The answer must be every line of the records below that contains the word "model", copied out.

RECORDS SHOWN START

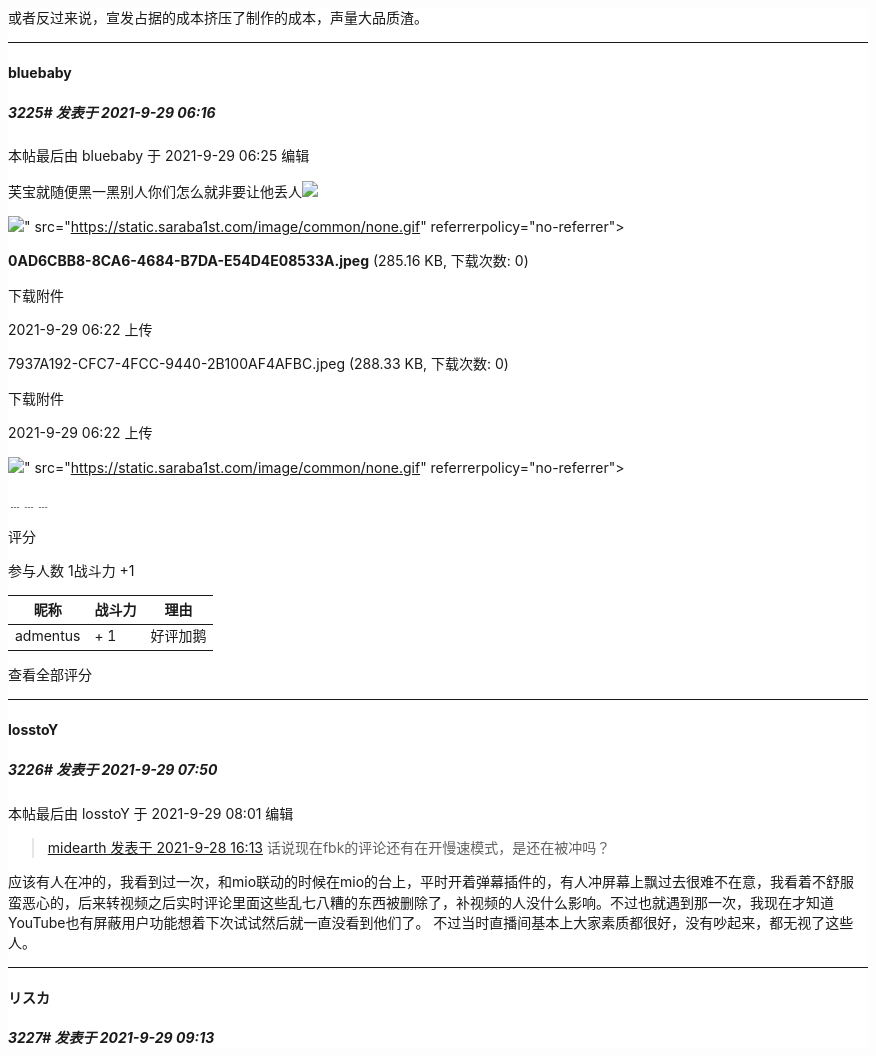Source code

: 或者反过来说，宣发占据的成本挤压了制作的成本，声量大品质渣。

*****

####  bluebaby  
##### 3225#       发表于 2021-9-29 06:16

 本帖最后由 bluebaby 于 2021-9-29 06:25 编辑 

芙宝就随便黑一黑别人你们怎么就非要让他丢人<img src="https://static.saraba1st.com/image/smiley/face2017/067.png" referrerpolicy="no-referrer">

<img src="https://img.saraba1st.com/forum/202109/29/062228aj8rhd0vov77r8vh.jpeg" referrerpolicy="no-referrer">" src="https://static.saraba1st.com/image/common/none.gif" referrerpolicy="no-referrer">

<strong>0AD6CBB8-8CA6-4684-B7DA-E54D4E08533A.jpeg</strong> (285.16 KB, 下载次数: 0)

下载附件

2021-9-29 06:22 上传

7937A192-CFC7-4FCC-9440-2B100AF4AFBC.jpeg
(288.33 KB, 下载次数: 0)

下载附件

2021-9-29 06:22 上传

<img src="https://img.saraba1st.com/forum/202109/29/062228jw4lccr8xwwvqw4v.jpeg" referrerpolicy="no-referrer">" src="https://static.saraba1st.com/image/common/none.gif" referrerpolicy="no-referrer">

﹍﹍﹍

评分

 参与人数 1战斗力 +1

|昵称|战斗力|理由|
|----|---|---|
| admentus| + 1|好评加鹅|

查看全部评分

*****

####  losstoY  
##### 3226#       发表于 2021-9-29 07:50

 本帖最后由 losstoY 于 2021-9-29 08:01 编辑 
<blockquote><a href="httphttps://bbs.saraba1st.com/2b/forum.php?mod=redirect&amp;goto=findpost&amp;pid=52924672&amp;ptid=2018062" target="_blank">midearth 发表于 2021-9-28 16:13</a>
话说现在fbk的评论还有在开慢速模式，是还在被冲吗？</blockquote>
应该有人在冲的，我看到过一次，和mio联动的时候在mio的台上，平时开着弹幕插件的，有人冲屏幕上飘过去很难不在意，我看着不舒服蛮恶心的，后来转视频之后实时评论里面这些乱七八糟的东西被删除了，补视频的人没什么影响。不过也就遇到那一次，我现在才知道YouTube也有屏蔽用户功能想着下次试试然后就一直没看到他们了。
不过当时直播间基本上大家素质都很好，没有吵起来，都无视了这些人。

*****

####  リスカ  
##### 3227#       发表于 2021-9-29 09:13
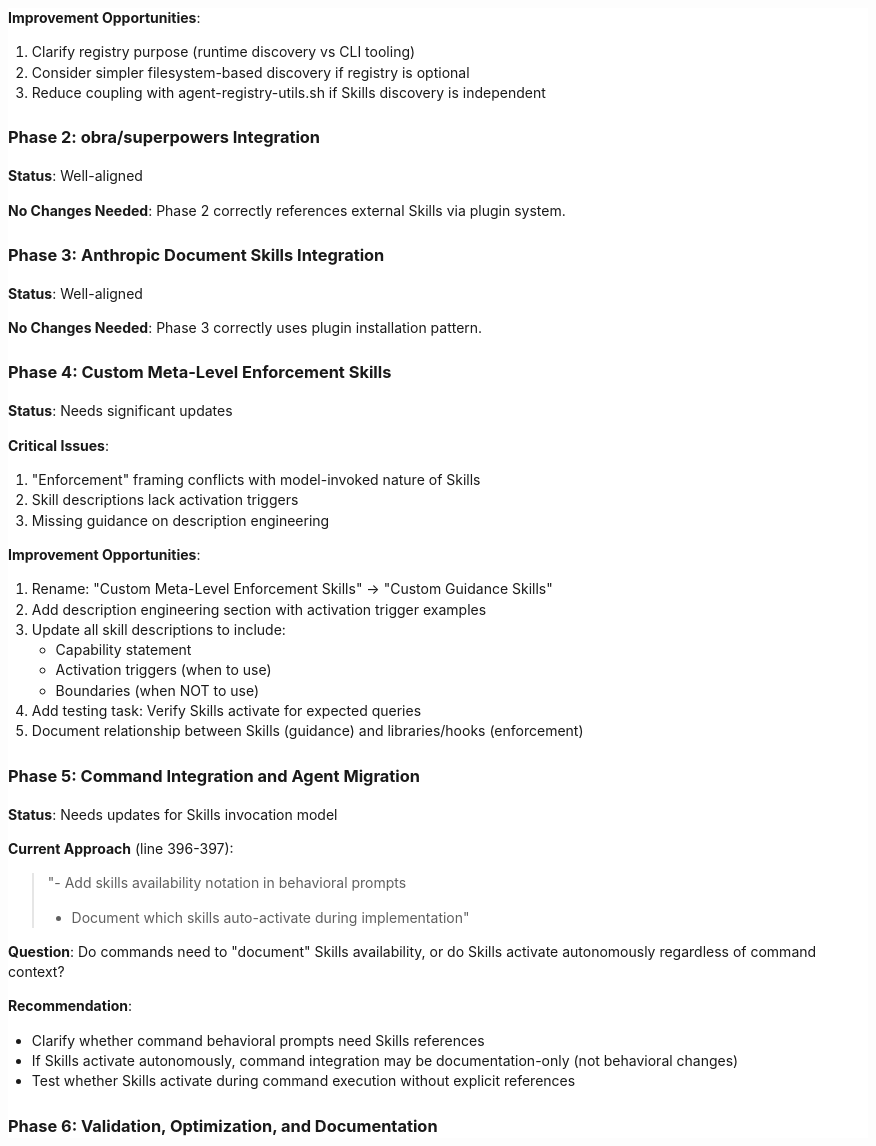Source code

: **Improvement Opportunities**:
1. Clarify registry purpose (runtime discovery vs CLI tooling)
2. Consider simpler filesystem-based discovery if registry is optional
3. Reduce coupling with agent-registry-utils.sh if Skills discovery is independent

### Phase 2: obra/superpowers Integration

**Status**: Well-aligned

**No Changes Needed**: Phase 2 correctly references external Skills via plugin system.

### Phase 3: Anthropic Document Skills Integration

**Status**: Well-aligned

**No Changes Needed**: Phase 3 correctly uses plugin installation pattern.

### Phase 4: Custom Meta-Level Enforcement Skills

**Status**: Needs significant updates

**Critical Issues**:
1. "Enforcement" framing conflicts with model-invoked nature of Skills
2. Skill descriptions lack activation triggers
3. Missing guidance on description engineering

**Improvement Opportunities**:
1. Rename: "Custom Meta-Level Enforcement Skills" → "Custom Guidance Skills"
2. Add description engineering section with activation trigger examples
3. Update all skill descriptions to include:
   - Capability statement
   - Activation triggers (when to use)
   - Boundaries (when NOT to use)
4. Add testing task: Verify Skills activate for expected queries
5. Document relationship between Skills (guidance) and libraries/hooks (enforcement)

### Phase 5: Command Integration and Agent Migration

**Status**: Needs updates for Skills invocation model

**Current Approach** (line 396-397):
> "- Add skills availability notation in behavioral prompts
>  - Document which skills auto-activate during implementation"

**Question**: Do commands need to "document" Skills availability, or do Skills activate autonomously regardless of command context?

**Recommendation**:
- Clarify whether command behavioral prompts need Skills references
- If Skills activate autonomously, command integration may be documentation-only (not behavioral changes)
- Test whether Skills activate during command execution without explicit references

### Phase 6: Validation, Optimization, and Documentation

RECORDS SHOWN END

» **RESULT OF THIS EXERCISE**:
1. "Enforcement" framing conflicts with model-invoked nature of Skills
**Status**: Needs updates for Skills invocation model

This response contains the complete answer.